Speaking of Tuesday, Mom, Bailey, Matt and I are having our first "We Are Family" video call that I've scheduled for Tuesday nights every three weeks. I'm excited to talk to everyone but as selfish as it is, I'm hoping it's just going to be the four of us (at least at first.) Which reminds me, I have to send a birthday card to Brecken this week - her birthday is Sunday. I was going to send a gift but not at this point. The Christmas Eve thing was an awkward start; I probably would feel better if we'd talked more or things had gone a little differently. I'm sure time will improve things.
I've complained enough, how about some good things? I watched a couple of films this week, though I wanted to watch more. I am really trying to cut down on shit TV but sometimes after work it's all I can do to just stare at something done while playing games online or whatever. I need some improvement in that area, but it's early. I also wanted to set a goal of reading a book a week (at least) and I'm not there yet and I have a little catching up to do, but I did read a good book yesterday that I finished up this morning called Still True by Maggie Ginsberg. I need to see if she has any other novels because her storytelling style is a lot like Elizabeth Strout's - interweaving stories in a small town. It was a library book, and I have one more checked out online and then two physical library books next to me here on my side table that I'll read next. I was going to read The Girlfriends Book Club January choice in time for the discussion with the author on Tuesday, but now that I'm busy I'm not going to spaz about it.

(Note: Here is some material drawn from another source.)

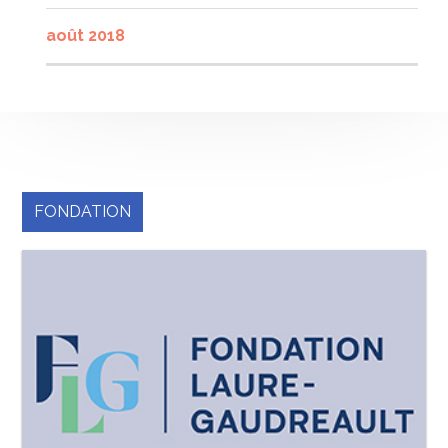
août 2018
FONDATION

Oh! And I did my taxes tonight. Glad to get that over with, but also glad that I'm getting a little more in a return this year. Lord knows I need it after the Mounjaro bullshit. (I don't remember if I mentioned it in an earlier post, but I have to pay $975/month until my high deductible of $6500 is met.)

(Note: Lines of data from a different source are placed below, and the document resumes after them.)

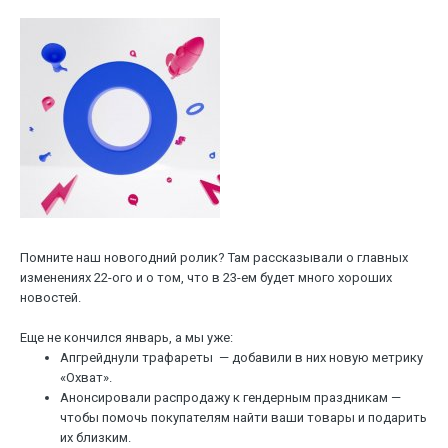
Помните наш новогодний ролик? Там рассказывали о главных
изменениях 22-ого и о том, что в 23-ем будет много хороших
новостей.
Еще не кончился январь, а мы уже:
Апгрейднули трафареты — добавили в них новую метрику
«Охват».
Анонсировали распродажу к гендерным праздникам —
чтобы помочь покупателям найти ваши товары и подарить
их близким.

Setting goals for this week is tough because so many things are predicated on Chris, but here's what I have control over and will do my damndest to complete.
- Get back to cooking. Just because we don't have our new fridge yet doesn't mean I can't use up what we currently have in there. I'll cook the burgers and the tortellini with sauce tomorrow so we'll have dinner, maybe lunch on Tuesday, and dinner on Tuesday covered. I think we may be getting the fridge Wednesday, but if not we have other options.
- Start exercising. Set up a daily routine, even if it's just doing leg exercises for a few minutes to start. I have the new Cubii that just needs to get assembled and then I can use that too. I also need to figure out where all of my exercise stuff is going to go where it's easy to access.
- Go through all of the expenses from the last few months and get caught up on what Chris owes me from this past year.
- Read more. Try to get through two books, but don't forget the magazines I love either.
- Watch at least 4 movies this week. Silly to make a goal for watching movies, but if I don't I won't get through the challenges and lists I set for myself.
- Get better about blogging. 'Nuff said.